• **EXTRACT**:
You should also follow the so-called 3-2-1 backup rule (s. Fig. 3). This rule states that you should always keep at least 3 copies of your data on 2 different data devices (e.g. a USB stick and an external hard disk) as well as 1 copy on a decentralized storage location (e.g. the JLUbox or winfile). It is important that all 3 copies are always up to date with the original file, which is why automated backup routines are best. Instructions on how to create automated backup routines using Windows Task Scheduler can be found here.


Fig. 3: 3-2-1 Backup Rule

If you are working with personal data or other legally sensitive data, keep in mind that at least backing up to a decentralized storage location involves backing up to a tape that you no longer have any control over. For example, if you back up your data to the JLUbox, there will also be backups made at the IT Service Centre (HRZ). It is then difficult for you to comply with a possible request for deletion of the data.  So please encrypt such legally sensitive data before storing it at a decentralized storage location.  To do this, you can either create a zip folder that you password-protect, or you can use the VeraCrypt or Rohos MiniDrive tools. (Which restrictions by data protection laws do I have to consider?).

• **TASK REQUIREMENTS**:
1. In the backup extract, where are additional backups made when data is backed up to the JLUbox?
2. Turn the paragraph of the backup extract beginning "You should also follow the so-called 3-2-1 backup rule" into a short bulleted list that keeps its main facts.
3. Go on with the backup extract from its last sentence.

Joint position lists:
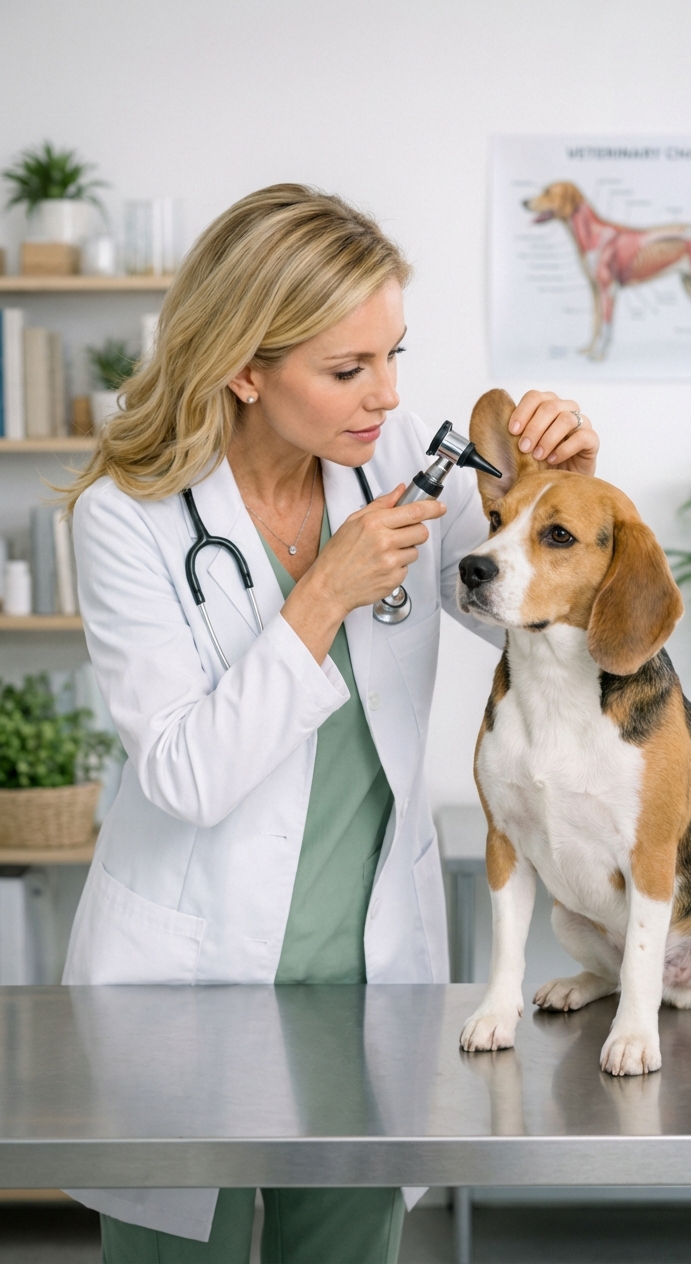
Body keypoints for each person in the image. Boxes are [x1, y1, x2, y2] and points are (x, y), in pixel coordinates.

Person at [62, 184, 599, 1264]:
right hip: (185, 988)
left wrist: (556, 503)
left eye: (394, 354)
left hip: (365, 987)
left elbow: (528, 624)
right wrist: (320, 598)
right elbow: (184, 773)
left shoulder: (394, 451)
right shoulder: (124, 516)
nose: (388, 395)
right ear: (243, 367)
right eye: (348, 369)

• **TASK-BY-TASK ANSWERS**:
1. At the IT Service Centre (HRZ).

2.
- Follow the 3-2-1 backup rule.
- Keep at least 3 copies of your data.
- Store them on 2 different data devices, such as a USB stick and an external hard disk.
- Keep 1 copy on a decentralized storage location, such as the JLUbox or winfile.
- All 3 copies must always match the original file, so automated backup routines work best.

3.
Back to top



Where can I archive my data on a long-term basis?


According to good scientific practice, research data should be stored for a minimum of 10 years. In order to do that, there are several discipline-specific and generalist repositories. (How can I find a suitable repository?)

Keep in mind that uploading your data into a repository is not the same as a publishing it. For example, you can define a period of time during which a data package is not yet accessible, but the metadata is already visible. Such embargo periods can be extended by a curator. For further information on ‘embargos’ see: Embargo (Ger). If you decide to publish your data, data access and editing rights can also be regulated in contracts or licenses. (Can I control the use of my data? / Which license should I choose?)

Always note the respective requirements of research funders and publishers and data protection regulations. (Who can decide on whether to share or to publish data? / Which restrictions by data protection laws do I have to consider?)


Back to top



Publishing and Sharing Research Data

Why should I publish my data?


There are personal as well as scientific benefits to publishing your data. Firstly, published data is citable as independent scientific work, which increases the visibility of your own research. As studies have shown, publications will be quoted more often if the underlying data has been published (see Piwowar / Vision 2013).

Secondly, data sharing enables you to re-use already existing data. Therefore, new types of research questions can be investigated, without having to duplicate work or adding unnecessary costs.


Back to top



Is there any reason against publishing?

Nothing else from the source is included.